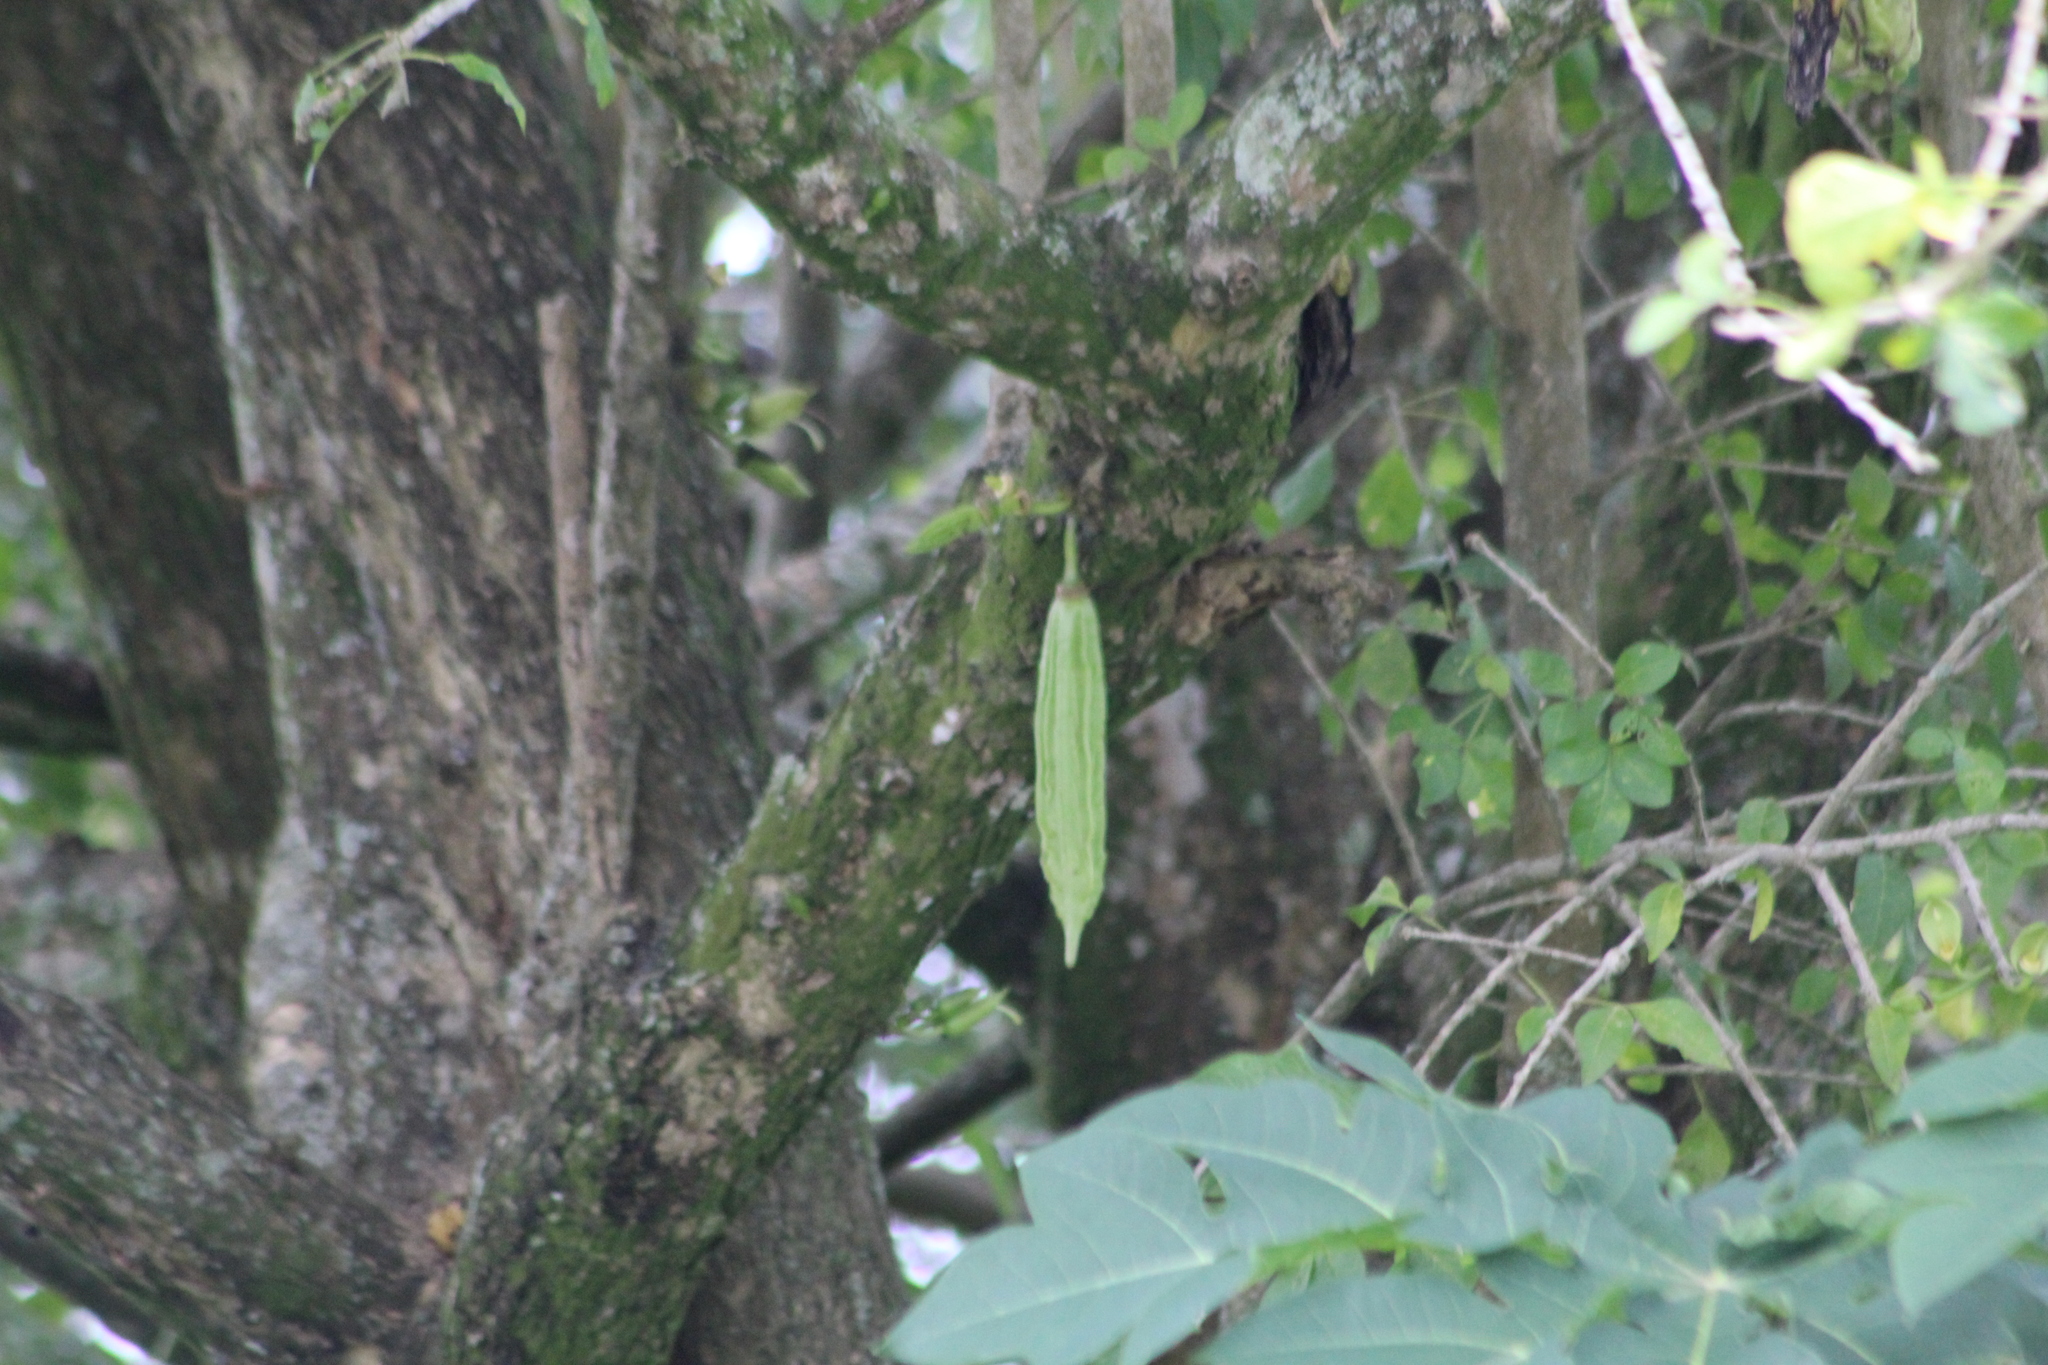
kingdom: Plantae
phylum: Tracheophyta
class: Magnoliopsida
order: Lamiales
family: Bignoniaceae
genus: Parmentiera
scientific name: Parmentiera aculeata
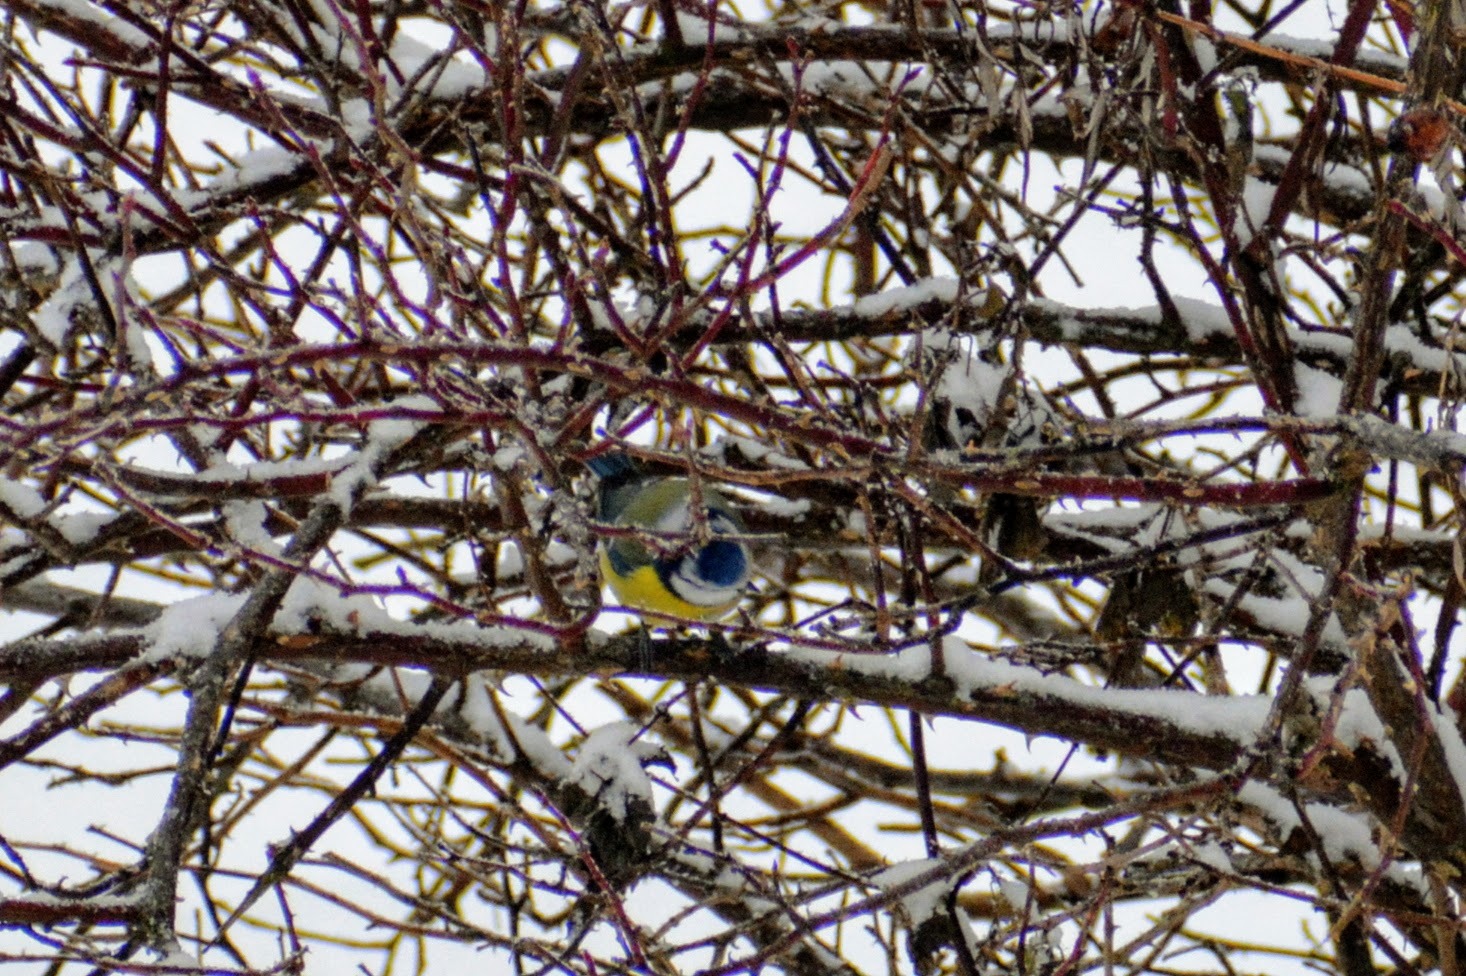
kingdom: Animalia
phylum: Chordata
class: Aves
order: Passeriformes
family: Paridae
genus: Cyanistes
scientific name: Cyanistes caeruleus
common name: Eurasian blue tit
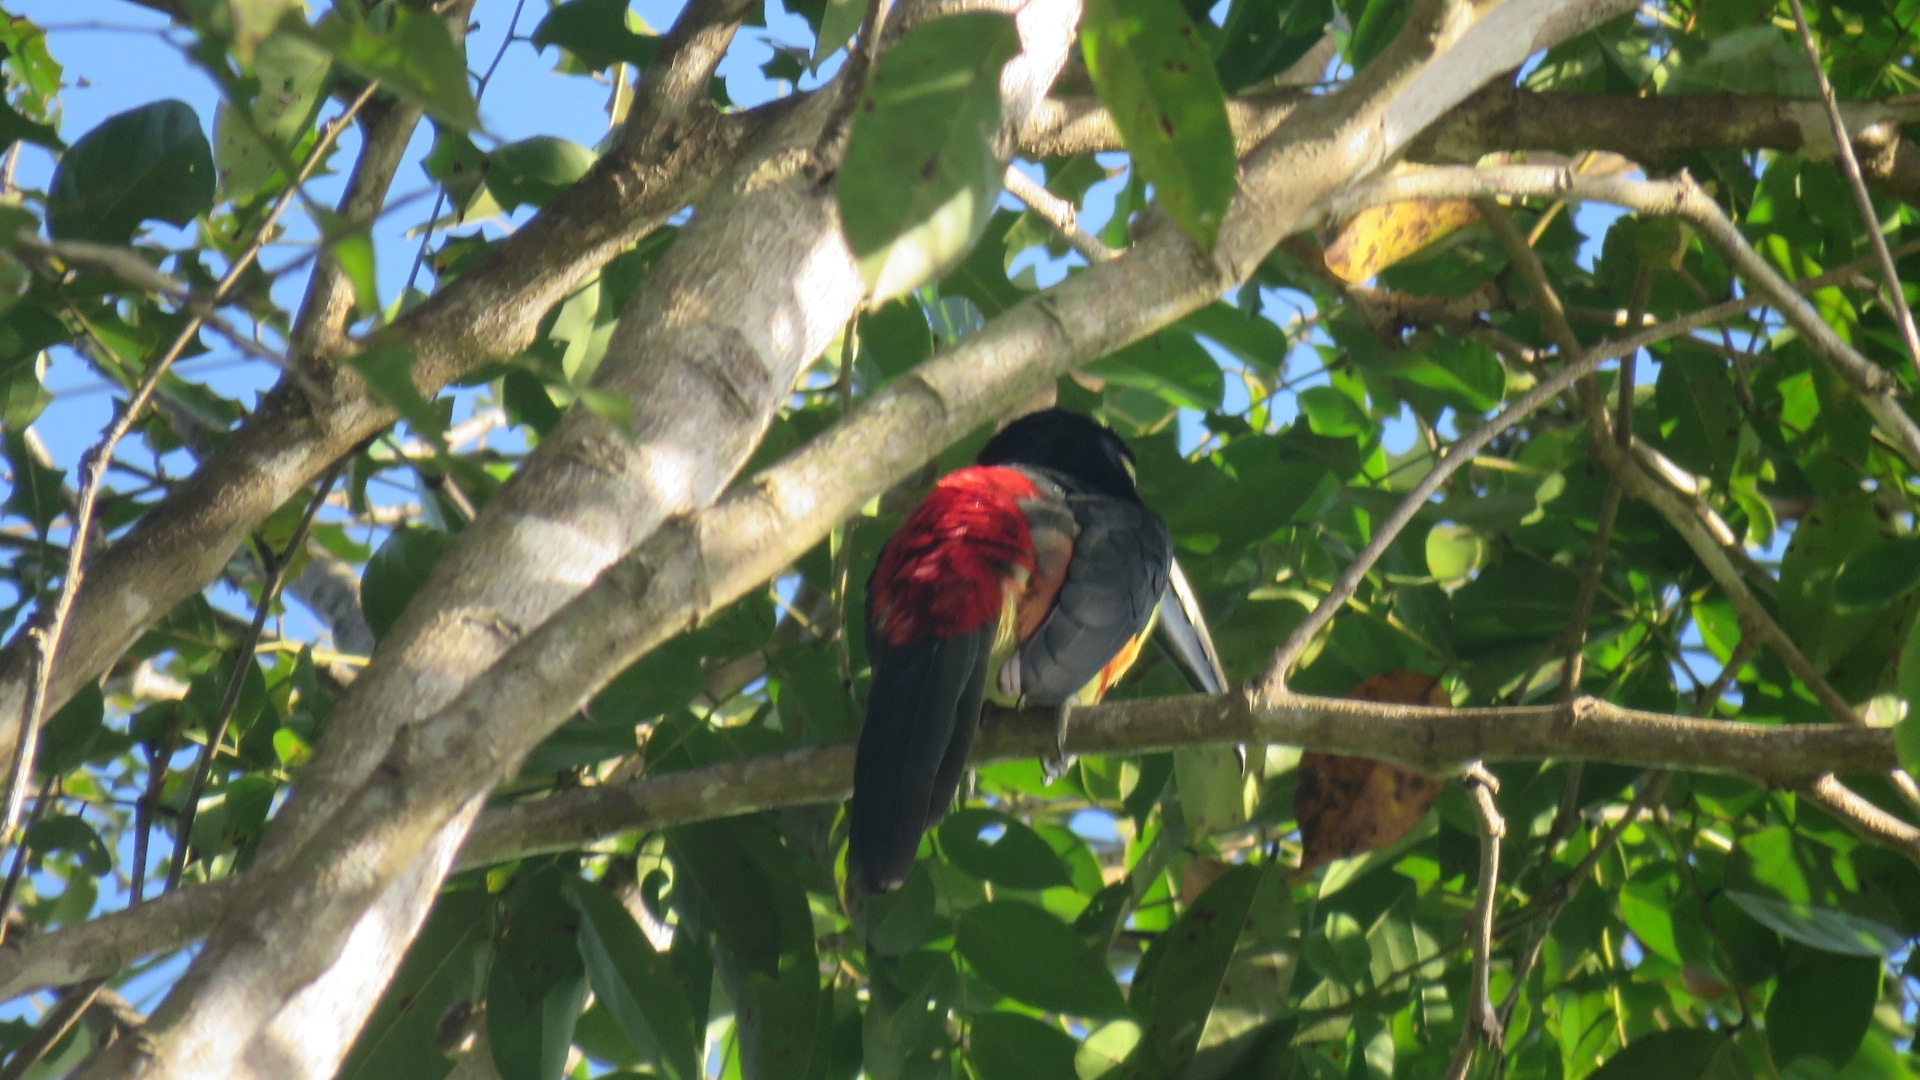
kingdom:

The exercise
Rewrite the lines of the material above as a numbered list, skipping any blank lines and omitting the pictures.

Completed exercise
1. kingdom: Plantae
2. phylum: Tracheophyta
3. class: Magnoliopsida
4. order: Lamiales
5. family: Bignoniaceae
6. genus: Parmentiera
7. scientific name: Parmentiera aculeata
8. kingdom: Animalia
9. phylum: Chordata
10. class: Aves
11. order: Passeriformes
12. family: Paridae
13. genus: Cyanistes
14. scientific name: Cyanistes caeruleus
15. common name: Eurasian blue tit
16. kingdom:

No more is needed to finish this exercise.